Today, far more belatedly, the Times editorial board took the proper stance on America's torturers. Not just the handful of order-takers far down the chain of command who have already been prosecuted and served their time. But the order-givers:
… any credible investigation should include former Vice President Dick Cheney; Mr. Cheney’s chief of staff, David Addington; the former C.I.A. director George Tenet; and John Yoo and Jay Bybee, the Office of Legal Counsel lawyers who drafted what became known as the torture memos. There are many more names that could be considered, including Jose Rodriguez Jr., the C.I.A. official who ordered the destruction of the videotapes; the psychologists who devised the torture regimen; and the C.I.A. employees who carried out that regimen. […]
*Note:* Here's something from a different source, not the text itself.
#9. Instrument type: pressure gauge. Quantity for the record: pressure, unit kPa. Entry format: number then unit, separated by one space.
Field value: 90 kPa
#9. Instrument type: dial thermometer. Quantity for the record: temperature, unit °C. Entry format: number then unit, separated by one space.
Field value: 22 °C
Starting a criminal investigation is not about payback; it is about ensuring that this never happens again and regaining the moral credibility to rebuke torture by other governments. Because of the Senate’s report, we now know the distance officials in the executive branch went to rationalize, and conceal, the crimes they wanted to commit. The question is whether the nation will stand by and allow the perpetrators of torture to have perpetual immunity for their actions.
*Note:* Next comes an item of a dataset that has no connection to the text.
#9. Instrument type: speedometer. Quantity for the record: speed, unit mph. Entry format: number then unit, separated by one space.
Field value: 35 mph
Sadly, frustratingly, infuriatingly, that question has already been answered. The Obama administration has proved it has no stomach for going after the torture order-givers. Some argue that appointing a special prosecutor, as the
Times (and the ACLU and Human Rights Watch) propose would be political suicide and have other disastrous consequences for the nation because, as recent polls show, the majority of Americans (including a very large minority of Democrats) are okay with torture under some circumstances.
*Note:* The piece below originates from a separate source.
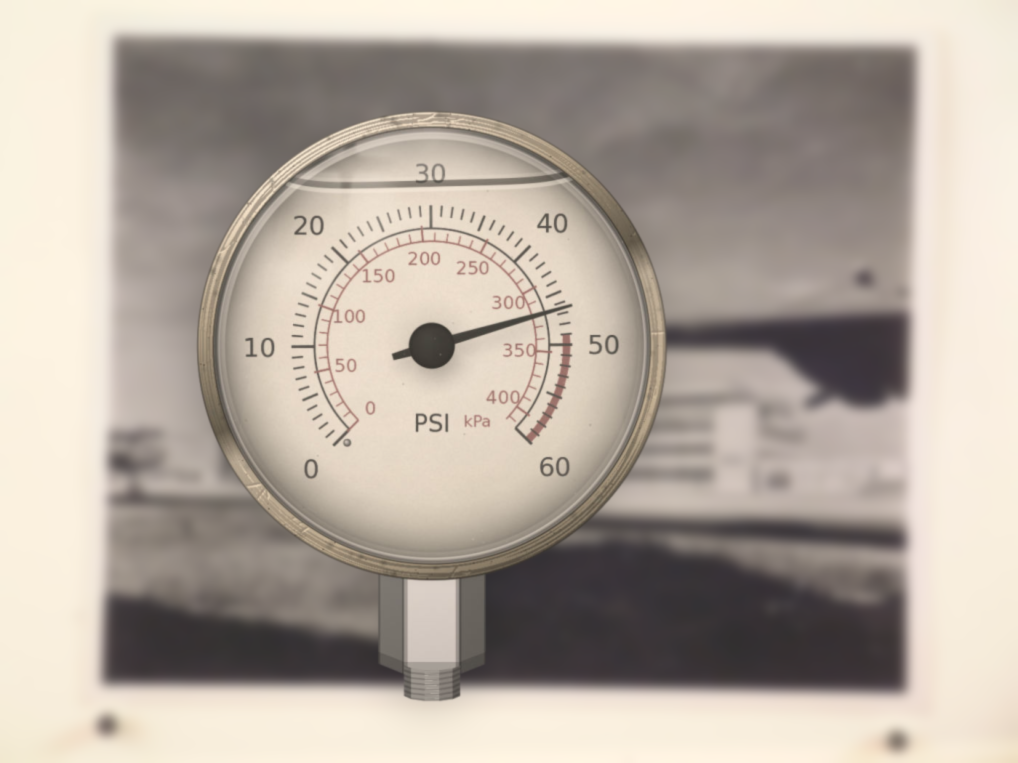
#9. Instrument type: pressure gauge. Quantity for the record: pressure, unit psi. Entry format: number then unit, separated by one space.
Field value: 46.5 psi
That majority has let their reptile brains take over. They think torture works and have no problem with it. Eight seasons of 24 and years of being hammered by tough-guy stereotyping by the likes of chickenhawk Cheney have helped confirm them in those views. Consequently, even though many of the naysayers think a special prosecutor would be the right thing to do, the internationally called-for thing to do, they fear the party of any president who undertakes prosecutions would suffer. So, they say, better not even to try.
In making these political calculations, it should be remembered once again, that in carrying out torture, the CIA was not acting as a rogue agency, with a few individuals stepping over the line. Top officials ordered torture and crafted bogus legal arguments to back it up. They killed with their torture. They tortured completely innocent people. And they now roam free, collecting their fat speakers' fees and book advances, and being invited to present their twisted inhumanity on television and in op-ed columns.
It should embarrass every American that the torturers likely will continue to get away with this just as their predecessors have. It should stir profound rage that what these men and women did in our name was to make it riskier to be an American. But the extreme difficulty of prosecuting these war criminals should not stop us from continuing to try to bring the them to account.